There were thousands of people, vendors selling jewelry, crafts,
flashlights, food, photos and water (which we had no money for). We
asked the parking attendant, "How much further to the viewing point?"
He said, "20 minutes." We felt so stupid, realizing we could have
driven straight here instead of hiking for over two hours across
treacherous terrain and jungle, but knew we had to keep going...we
were not going to give up on this dream! The best part of our
experience earlier, was that we now had the ability to scramble down
the lava field to the viewing point at twice the speed of the other
tourists. We arrived at the viewing point in just over 10 minutes.
It was astounding. In the dusk, we could see lava flowing off the
cliffs and into the sea. The steam plume was glowing as well.

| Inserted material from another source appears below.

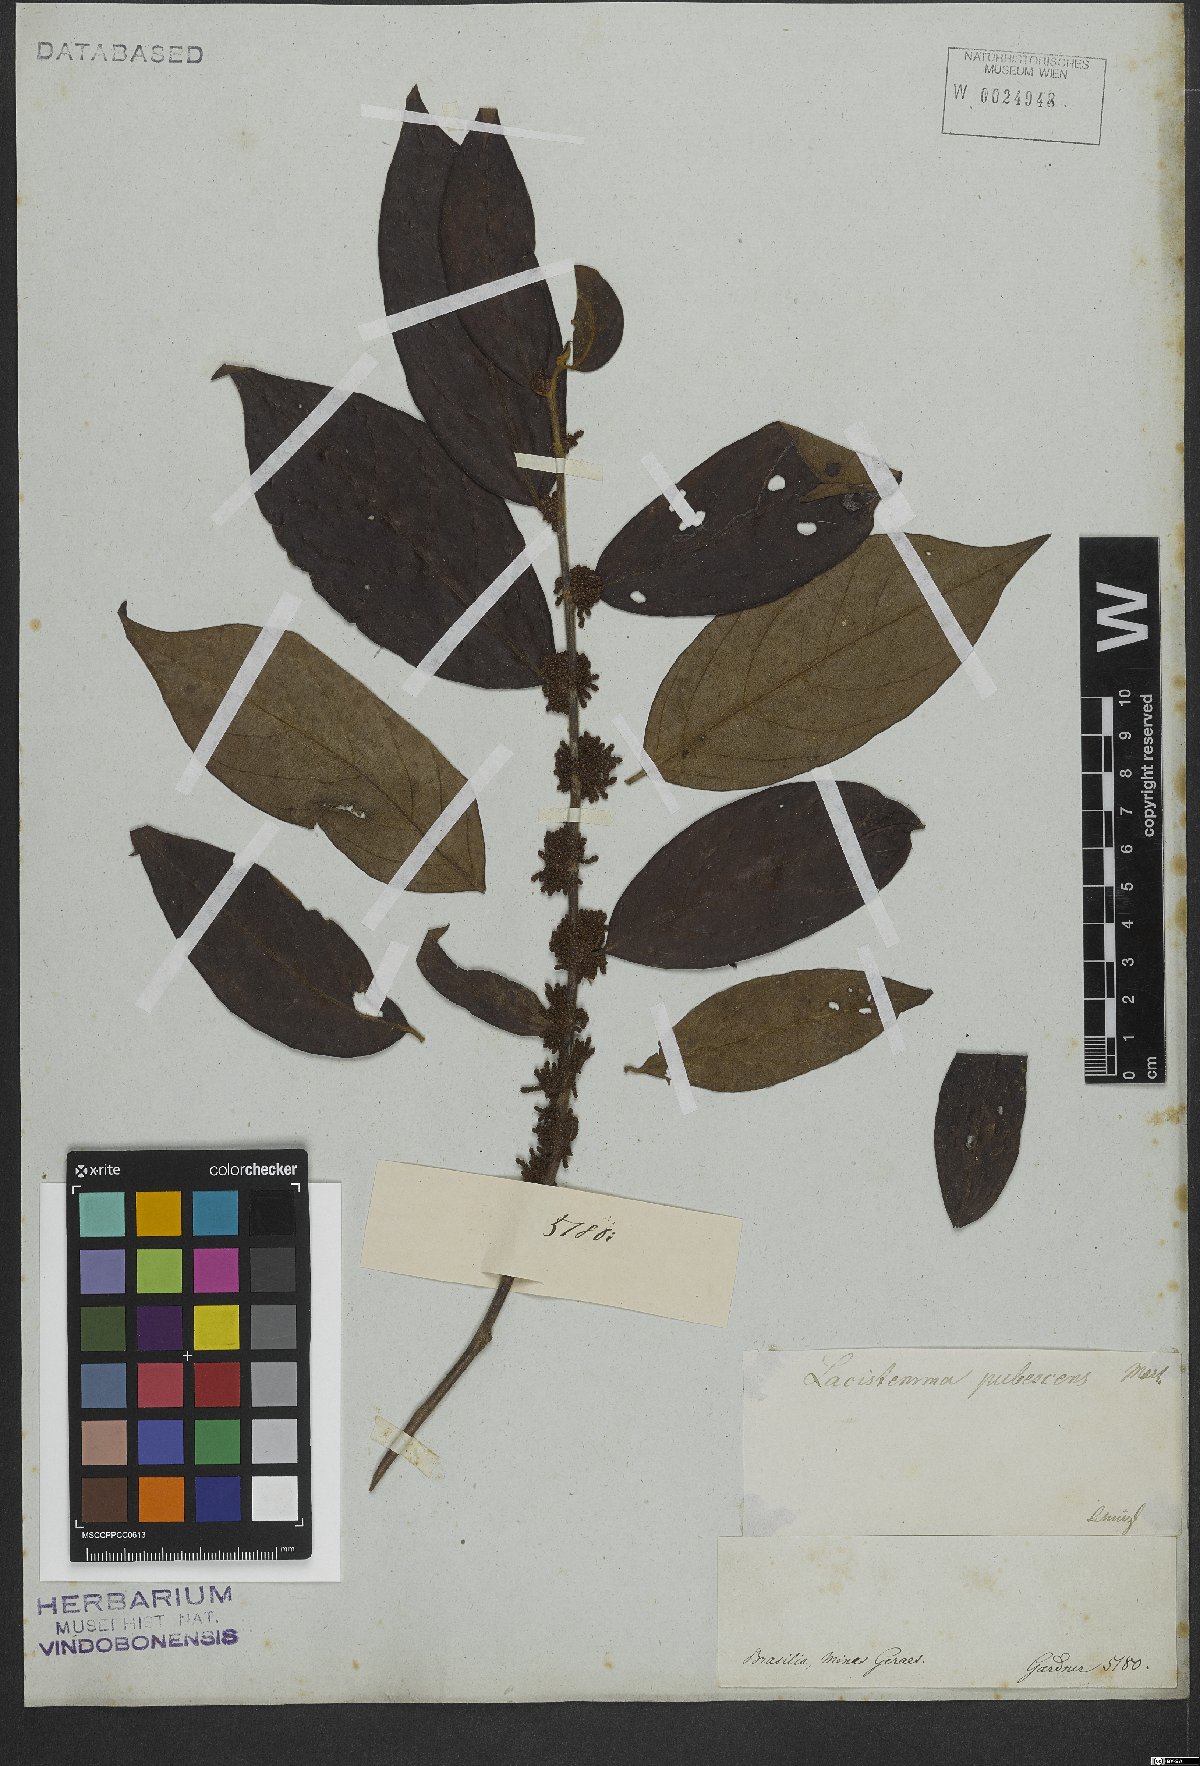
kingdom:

We stuck around for a bit before deciding we better start heading back
before it gets too dark...as we still had a 3 mile walk ahead of us
back down the road to Kalapana. On the way back, we began thumbing
for a ride and a gracious young couple from Seattle eventually picked
us up and brought us back to our car. The bar at the end of the road,
a little tiki hut, was open and we decided we needed a drink after
this experience. I had rum on my mind again. He only had two kinds
of beer and kava. Beer wasn't strong enough for the pain our muscles
were feeling so we asked, "What's kava?" The bartender said it's not alcohol, but it's a bitter, earthy tasting concoction made from the A.W.A. plant, a local traditional elixir, that functions as a pain killer, muscle relaxer and stimulant. Perfect! We split a glass of
that.
It tasted a lot like the opium tea I had 10 years ago...bitter
and earthy. It made our tongues and lips numb made us feel a bit
strange. Lights became brighter, but we weren't "tripping balls" or
anything like that. It also made our muscles feel warm. We headed
home, stopped for mexican food in Pahoa and then eventually back to
the Retreat where we had a nice, late night, hot tub. And slept
harder than I have in a long, long time.